## [Instructions to follow]
Write out the text of the rows below as a JSON list of strings, with one string per line of text and no blank lines.

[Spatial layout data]
______
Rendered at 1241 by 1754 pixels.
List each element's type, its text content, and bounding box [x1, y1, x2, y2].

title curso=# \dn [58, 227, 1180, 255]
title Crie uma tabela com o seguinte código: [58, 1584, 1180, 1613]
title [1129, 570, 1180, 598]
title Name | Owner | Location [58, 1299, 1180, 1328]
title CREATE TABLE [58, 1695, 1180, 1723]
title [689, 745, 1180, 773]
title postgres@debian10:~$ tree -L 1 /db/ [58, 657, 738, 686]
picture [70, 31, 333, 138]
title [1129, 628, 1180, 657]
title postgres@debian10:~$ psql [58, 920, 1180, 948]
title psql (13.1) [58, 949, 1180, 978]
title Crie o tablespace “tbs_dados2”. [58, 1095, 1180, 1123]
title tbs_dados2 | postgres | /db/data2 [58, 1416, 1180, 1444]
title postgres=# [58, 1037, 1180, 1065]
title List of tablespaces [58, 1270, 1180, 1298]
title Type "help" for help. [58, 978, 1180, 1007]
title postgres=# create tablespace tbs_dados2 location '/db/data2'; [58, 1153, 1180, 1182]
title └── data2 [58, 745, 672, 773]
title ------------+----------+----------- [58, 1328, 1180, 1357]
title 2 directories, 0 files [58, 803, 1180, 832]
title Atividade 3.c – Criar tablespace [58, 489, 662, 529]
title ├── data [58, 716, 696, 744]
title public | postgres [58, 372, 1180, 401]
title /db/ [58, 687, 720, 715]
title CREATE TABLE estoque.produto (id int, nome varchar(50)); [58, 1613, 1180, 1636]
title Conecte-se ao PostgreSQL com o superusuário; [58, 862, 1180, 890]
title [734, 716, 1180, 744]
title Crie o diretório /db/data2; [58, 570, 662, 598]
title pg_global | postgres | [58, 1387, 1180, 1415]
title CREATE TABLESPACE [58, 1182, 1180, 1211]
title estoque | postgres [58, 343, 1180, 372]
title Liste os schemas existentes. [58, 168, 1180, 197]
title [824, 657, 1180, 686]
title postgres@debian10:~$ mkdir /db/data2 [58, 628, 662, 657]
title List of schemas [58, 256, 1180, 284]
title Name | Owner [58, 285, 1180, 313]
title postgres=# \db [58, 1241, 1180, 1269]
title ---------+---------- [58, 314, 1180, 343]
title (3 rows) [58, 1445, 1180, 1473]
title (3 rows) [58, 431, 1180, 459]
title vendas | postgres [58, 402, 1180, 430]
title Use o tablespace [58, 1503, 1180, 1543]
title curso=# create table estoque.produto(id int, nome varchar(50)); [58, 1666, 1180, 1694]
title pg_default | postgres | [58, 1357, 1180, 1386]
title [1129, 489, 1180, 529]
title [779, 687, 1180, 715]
______
## [Reply to the task]
[
  "Rendered at 1241 by 1754 pixels.",
  "List each element's type, its text content, and bounding box [x1, y1, x2, y2].",
  "title curso=# \\dn [58, 227, 1180, 255]",
  "title Crie uma tabela com o seguinte código: [58, 1584, 1180, 1613]",
  "title [1129, 570, 1180, 598]",
  "title Name | Owner | Location [58, 1299, 1180, 1328]",
  "title CREATE TABLE [58, 1695, 1180, 1723]",
  "title [689, 745, 1180, 773]",
  "title postgres@debian10:~$ tree -L 1 /db/ [58, 657, 738, 686]",
  "picture [70, 31, 333, 138]",
  "title [1129, 628, 1180, 657]",
  "title postgres@debian10:~$ psql [58, 920, 1180, 948]",
  "title psql (13.1) [58, 949, 1180, 978]",
  "title Crie o tablespace “tbs_dados2”. [58, 1095, 1180, 1123]",
  "title tbs_dados2 | postgres | /db/data2 [58, 1416, 1180, 1444]",
  "title postgres=# [58, 1037, 1180, 1065]",
  "title List of tablespaces [58, 1270, 1180, 1298]",
  "title Type \"help\" for help. [58, 978, 1180, 1007]",
  "title postgres=# create tablespace tbs_dados2 location '/db/data2'; [58, 1153, 1180, 1182]",
  "title └── data2 [58, 745, 672, 773]",
  "title ------------+----------+----------- [58, 1328, 1180, 1357]",
  "title 2 directories, 0 files [58, 803, 1180, 832]",
  "title Atividade 3.c – Criar tablespace [58, 489, 662, 529]",
  "title ├── data [58, 716, 696, 744]",
  "title public | postgres [58, 372, 1180, 401]",
  "title /db/ [58, 687, 720, 715]",
  "title CREATE TABLE estoque.produto (id int, nome varchar(50)); [58, 1613, 1180, 1636]",
  "title Conecte-se ao PostgreSQL com o superusuário; [58, 862, 1180, 890]",
  "title [734, 716, 1180, 744]",
  "title Crie o diretório /db/data2; [58, 570, 662, 598]",
  "title pg_global | postgres | [58, 1387, 1180, 1415]",
  "title CREATE TABLESPACE [58, 1182, 1180, 1211]",
  "title estoque | postgres [58, 343, 1180, 372]",
  "title Liste os schemas existentes. [58, 168, 1180, 197]",
  "title [824, 657, 1180, 686]",
  "title postgres@debian10:~$ mkdir /db/data2 [58, 628, 662, 657]",
  "title List of schemas [58, 256, 1180, 284]",
  "title Name | Owner [58, 285, 1180, 313]",
  "title postgres=# \\db [58, 1241, 1180, 1269]",
  "title ---------+---------- [58, 314, 1180, 343]",
  "title (3 rows) [58, 1445, 1180, 1473]",
  "title (3 rows) [58, 431, 1180, 459]",
  "title vendas | postgres [58, 402, 1180, 430]",
  "title Use o tablespace [58, 1503, 1180, 1543]",
  "title curso=# create table estoque.produto(id int, nome varchar(50)); [58, 1666, 1180, 1694]",
  "title pg_default | postgres | [58, 1357, 1180, 1386]",
  "title [1129, 489, 1180, 529]",
  "title [779, 687, 1180, 715]"
]